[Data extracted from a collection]
================
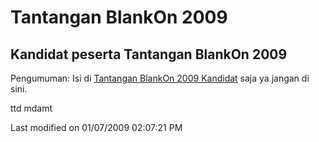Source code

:# Tantangan BlankOn 2009
## Kandidat peserta Tantangan BlankOn 2009

Pengumuman:
Isi di [Tantangan BlankOn 2009 Kandidat](/wiki/Acara/Tantangan/KandidatPesertaTantanganBlankOn.md) saja ya jangan di sini.

ttd mdamt

Last modified on 01/07/2009 02:07:21 PM



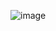 ![image](https://user-images.githubusercontent.com/76057764/120701184-35794300-c4bb-11eb-8181-fa4877fb9463.png)


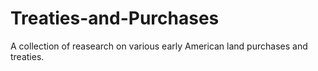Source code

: # Treaties-and-Purchases
A collection of reasearch on various early American land purchases and treaties.
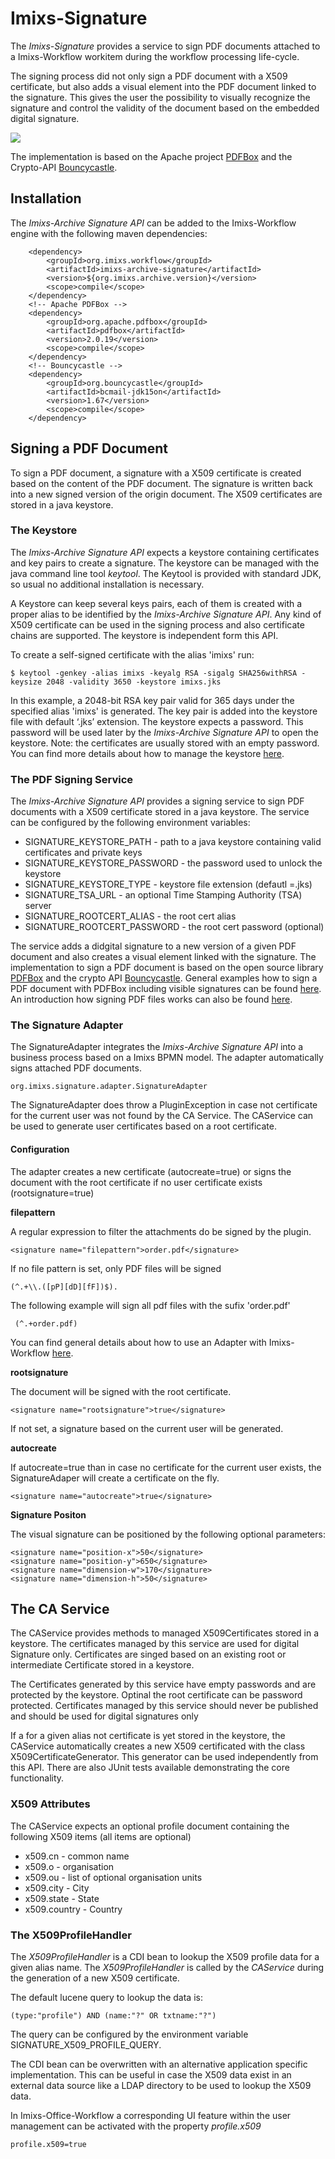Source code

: # Imixs-Signature 

The *Imixs-Signature* provides a service to sign PDF documents attached to a Imixs-Workflow workitem during the workflow processing life-cycle. 

The signing process did not only sign a PDF document with a X509 certificate, but also adds a visual element into the PDF document linked to the signature. This gives the user the possibility to visually recognize the signature and control the validity of the document based on the embedded digital signature.

<img src="docs/imixs-signature-example-001.png">


The implementation is based on the Apache project [PDFBox](https://pdfbox.apache.org/) and the Crypto-API [Bouncycastle](http://bouncycastle.org/). 

## Installation

The *Imixs-Archive Signature API* can be added to the Imixs-Workflow engine with the following maven dependencies:

		<dependency>
			<groupId>org.imixs.workflow</groupId>
			<artifactId>imixs-archive-signature</artifactId>
			<version>${org.imixs.archive.version}</version>
			<scope>compile</scope>
		</dependency>
		<!-- Apache PDFBox -->
		<dependency>
			<groupId>org.apache.pdfbox</groupId>
			<artifactId>pdfbox</artifactId>
			<version>2.0.19</version>
			<scope>compile</scope>
		</dependency>
		<!-- Bouncycastle -->
		<dependency>
			<groupId>org.bouncycastle</groupId>
			<artifactId>bcmail-jdk15on</artifactId>
			<version>1.67</version>
			<scope>compile</scope>
		</dependency>
		


## Signing a PDF Document

To sign a PDF document, a signature with a X509 certificate is created based on the content of the PDF document. The signature is written back into a new signed version of the origin document. The X509 certificates are stored in a java keystore. 

### The Keystore

The *Imixs-Archive Signature API* expects a keystore containing certificates and key pairs to create a signature. The keystore can be managed with the java command line tool *keytool*. The Keytool is provided with standard JDK, so usual no additional installation is necessary. 

A Keystore can keep several keys pairs, each of them is created with a proper alias to be identified by the *Imixs-Archive Signature API*. Any kind of X509 certificate can be used in the signing process and also certificate chains are supported. The keystore is independent form this API.

To create a self-signed certificate with the alias 'imixs' run:

	$ keytool -genkey -alias imixs -keyalg RSA -sigalg SHA256withRSA -keysize 2048 -validity 3650 -keystore imixs.jks

In this example, a 2048-bit RSA key pair valid for 365 days under the specified alias 'imixs' is generated. 
The key pair is added into the keystore file with default ‘.jks’ extension.
The keystore expects a password. This password will be used later by the *Imixs-Archive Signature API* to open the keystore. 
 Note: the certificates are usually stored with an empty password. You can find more details about how to manage the keystore [here](docs/README.md). 


 
### The PDF Signing Service

The *Imixs-Archive Signature API* provides a signing service to sign PDF documents with a X509 certificate stored in a java keystore. The service can be configured by the following environment variables:

 * SIGNATURE_KEYSTORE_PATH - path to a java keystore containing valid certificates and private keys
 * SIGNATURE_KEYSTORE_PASSWORD - the password used to unlock the keystore
 * SIGNATURE_KEYSTORE_TYPE - keystore file extension (defautl =.jks)
 * SIGNATURE_TSA_URL - an optional Time Stamping Authority (TSA) server
 * SIGNATURE_ROOTCERT_ALIAS - the root cert alias
 * SIGNATURE_ROOTCERT_PASSWORD - the root cert password (optional)

The service adds a didgital signature to a new version of a given PDF document and also creates a visual element linked with the signature.
The implementation to sign a PDF document is based on the open source library [PDFBox](https://github.com/apache/pdfbox) and the crypto API [Bouncycastle](http://bouncycastle.org/). General examples how to sign a PDF document with PDFBox including visible signatures can be found [here](https://github.com/apache/pdfbox/tree/trunk/examples/src/main/java/org/apache/pdfbox/examples/signature). 
An introduction how signing PDF files works can also be found [here](https://jvmfy.com/2018/11/17/how-to-digitally-sign-pdf-files/).

### The Signature Adapter

The SignatureAdapter integrates the *Imixs-Archive Signature API* into a business process based on a Imixs BPMN model. The adapter automatically signs attached PDF documents. 

	org.imixs.signature.adapter.SignatureAdapter
	
The SignatureAdapter does throw a PluginException in case not certificate for the current user was not found by the CA Service. The CAService can be used to generate user certificates	based on a root certificate. 

#### Configuration
The adapter creates a new  certificate (autocreate=true) or signs the document with the root certificate if no user certificate exists (rootsignature=true)


**filepattern**

A  regular expression to filter the attachments do be signed by the plugin. 

	<signature name="filepattern">order.pdf</signature>


If no file pattern is set, only PDF files will be signed 

	(^.+\\.([pP][dD][fF])$).

The following example will sign all pdf files with the sufix 'order.pdf'

	 (^.+order.pdf)

You can find general details about how to use an Adapter with Imixs-Workflow [here](https://www.imixs.org/doc/core/adapter-api.html).


**rootsignature**

The document will be signed with the root certificate.

	<signature name="rootsignature">true</signature>

If not set, a signature based on the current user will be generated. 

**autocreate**

If autocreate=true than in case no certificate for the current user exists, the SignatureAdaper will create a certificate on the fly.

	<signature name="autocreate">true</signature>

**Signature Positon**

The visual signature can be positioned by the following optional parameters:

    <signature name="position-x">50</signature>
    <signature name="position-y">650</signature>
    <signature name="dimension-w">170</signature>
    <signature name="dimension-h">50</signature>

	
## The CA Service
	
The CAService provides methods to managed X509Certificates stored in a keystore. The certificates managed by this service
are  used for  digital Signature only. Certificates are singed based on an existing root or intermediate Certificate stored in a keystore.

The Certificates generated by this service have empty passwords and are protected by the keystore. Optinal the root certificate can be password protected. Certificates managed by this service should never be published and should be used for digital signatures only

If a for a given alias not certificate is yet stored in the keystore, the CAService automatically creates a new X509 certificated with the class X509CertificateGenerator. This generator can be used independently from this API. There are also JUnit tests available demonstrating the core functionality. 


### X509 Attributes

The CAService expects an optional profile document containing the following X509 items (all items are optional)

 - x509.cn - common name
 - x509.o  - organisation 
 - x509.ou - list of optional organisation units
 - x509.city - City
 - x509.state - State
 - x509.country - Country


### The X509ProfileHandler

The *X509ProfileHandler* is a CDI bean to lookup the X509 profile data for a  given alias name. The *X509ProfileHandler* is called by the *CAService* during the generation of a new X509 certificate. 

The default lucene query to lookup the data is:

	(type:"profile") AND (name:"?" OR txtname:"?")

The query can be configured by the environment variable SIGNATURE_X509_PROFILE_QUERY.

The CDI bean can be overwritten with an alternative application specific implementation. This can be useful in case the X509 data exist in an external data source like a LDAP directory to be used to  lookup the X509 data.

In Imixs-Office-Workflow a corresponding UI feature within the user management can be activated with the property *profile.x509*

	profile.x509=true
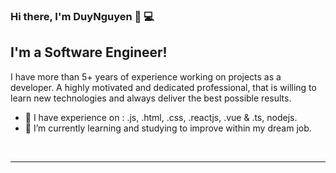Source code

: ### Hi there, I'm DuyNguyen 👋 💻

## I'm a Software Engineer!

I have more than 5+ years of experience working on projects as a developer. A highly motivated and dedicated professional, that is willing to learn new technologies and always deliver the best possible results.

- 🌱 I have experience on : .js, .html, .css, .reactjs, .vue & .ts, nodejs.
- 🌱 I’m currently learning and studying to improve within my dream job.

<br />

---
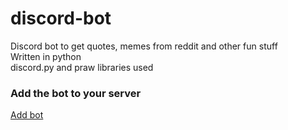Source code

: # discord-bot
Discord bot to get quotes, memes from reddit and other fun stuff  
Written in python  
discord.py and praw libraries used

### Add the bot to your server
[Add bot](https://discord.com/api/oauth2/authorize?client_id=755728224373309531&permissions=271969392&scope=bot)

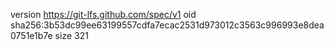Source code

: version https://git-lfs.github.com/spec/v1
oid sha256:3b53dc99ee63199557cdfa7ecac2531d973012c3563c996993e8dea0751e1b7e
size 321
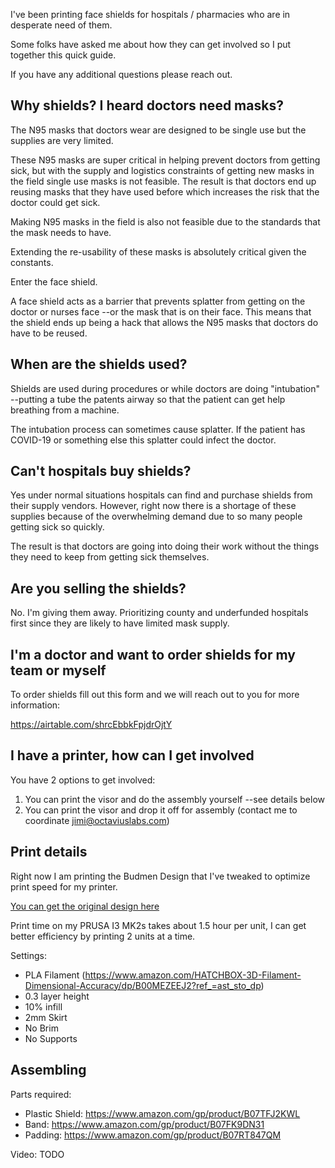 I've been printing face shields for hospitals / pharmacies who are in desperate need of them.

Some folks have asked me about how they can get involved so I put together this quick guide.

If you have any additional questions please reach out.

## Why shields? I heard doctors need masks?
The N95 masks that doctors wear are designed to be single use but the supplies are very limited.

These N95 masks are super critical in helping prevent doctors from getting sick, but with the supply and logistics constraints of getting new masks in the field single use masks is not feasible. The result is that doctors end up reusing masks that they have used before which increases the risk that the doctor could get sick.

Making N95 masks in the field is also not feasible due to the standards that the mask needs to have.

Extending the re-usability of these masks is absolutely critical given the constants.

Enter the face shield.

A face shield acts as a barrier that prevents splatter from getting on the doctor or nurses face --or the mask that is on their face. This means that the shield ends up being a hack that allows the N95 masks that doctors do have to be reused.

## When are the shields used?

Shields are used during procedures or while doctors are doing "intubation" --putting a tube the patents airway so that the patient can get help breathing from a machine.

The intubation process can sometimes cause splatter. If the patient has COVID-19 or something else this splatter could infect the doctor.

## Can't hospitals buy shields?

Yes under normal situations hospitals can find and purchase shields from their supply vendors. However, right now there is a shortage of these supplies because of the overwhelming demand due to so many people getting sick so quickly.

The result is that doctors are going into doing their work without the things they need to keep from getting sick themselves.

## Are you selling the shields?
No. I'm giving them away. Prioritizing county and underfunded hospitals first since they are likely to have limited mask supply.

## I'm a doctor and want to order shields for my team or myself
To order shields fill out this form and we will reach out to you for more information:

https://airtable.com/shrcEbbkFpjdrOjtY

## I have a printer, how can I get involved

You have 2 options to get involved:
1. You can print the visor and do the assembly yourself --see details below
2. You can print the visor and drop it off for assembly (contact me to coordinate jimi@octaviuslabs.com)

## Print details

Right now I am printing the Budmen Design that I've tweaked to optimize print speed for my printer.

[You can get the original design here](https://www.dropbox.com/s/icm135ow10v0qm4/budmen-face-shield-v4.zip?dl=0)

Print time on my PRUSA I3 MK2s takes about 1.5 hour per unit, I can get better efficiency by printing 2 units at a time.

Settings:
- PLA Filament (https://www.amazon.com/HATCHBOX-3D-Filament-Dimensional-Accuracy/dp/B00MEZEEJ2?ref_=ast_sto_dp)
- 0.3 layer height
- 10% infill
- 2mm Skirt
- No Brim
- No Supports

## Assembling
Parts required:
- Plastic Shield: https://www.amazon.com/gp/product/B07TFJ2KWL
- Band: https://www.amazon.com/gp/product/B07FK9DN31
- Padding: https://www.amazon.com/gp/product/B07RT847QM

Video:
TODO
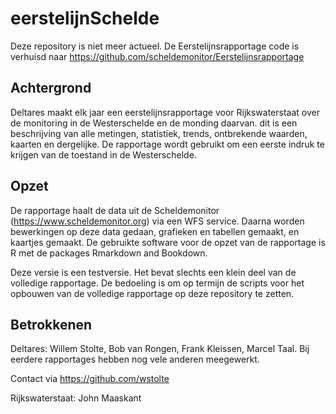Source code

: # eerstelijnSchelde

Deze repository is niet meer actueel. De Eerstelijnsrapportage code is verhuisd naar https://github.com/scheldemonitor/Eerstelijnsrapportage

## Achtergrond

Deltares maakt elk jaar een eerstelijnsrapportage voor Rijkswaterstaat over de monitoring in de Westerschelde en de monding daarvan. dit is een beschrijving van alle metingen, statistiek, trends, ontbrekende waarden, kaarten en dergelijke. De rapportage wordt gebruikt om een eerste indruk te krijgen van de toestand in de Westerschelde. 

## Opzet

De rapportage haalt de data uit de Scheldemonitor (https://www.scheldemonitor.org) via een WFS service. Daarna worden bewerkingen op deze data gedaan, grafieken en tabellen gemaakt, en kaartjes gemaakt. De gebruikte software voor de opzet van de rapportage is R met de packages Rmarkdown and Bookdown.

Deze versie is een testversie. Het bevat slechts een klein deel van de volledige rapportage. De bedoeling is om op termijn de scripts voor het opbouwen van de volledige rapportage op deze repository te zetten. 

## Betrokkenen

Deltares: Willem Stolte, Bob van Rongen, Frank Kleissen, Marcel Taal. Bij eerdere rapportages hebben nog vele anderen meegewerkt.

Contact via https://github.com/wstolte

Rijkswaterstaat: John Maaskant
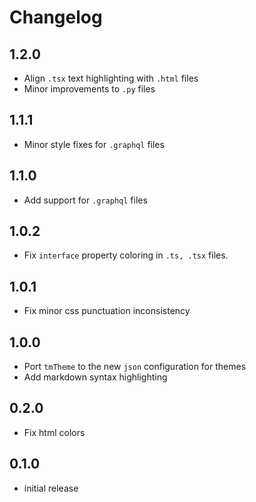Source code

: # Changelog

## 1.2.0

* Align `.tsx` text highlighting with `.html` files
* Minor improvements to `.py` files

## 1.1.1

* Minor style fixes for `.graphql` files

## 1.1.0

* Add support for `.graphql` files

## 1.0.2

* Fix `interface` property coloring in `.ts, .tsx` files.

## 1.0.1

* Fix minor css punctuation inconsistency

## 1.0.0

* Port `tmTheme` to the new `json` configuration for themes
* Add markdown syntax highlighting

## 0.2.0

* Fix html colors

## 0.1.0

* initial release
================
**Task details:** Find every line in the records above that contains the word "keytool", with matching case, and copy each of those lines out in full.

**Worked solution:**
The *Imixs-Archive Signature API* expects a keystore containing certificates and key pairs to create a signature. The keystore can be managed with the java command line tool *keytool*. The Keytool is provided with standard JDK, so usual no additional installation is necessary. 
	$ keytool -genkey -alias imixs -keyalg RSA -sigalg SHA256withRSA -keysize 2048 -validity 3650 -keystore imixs.jks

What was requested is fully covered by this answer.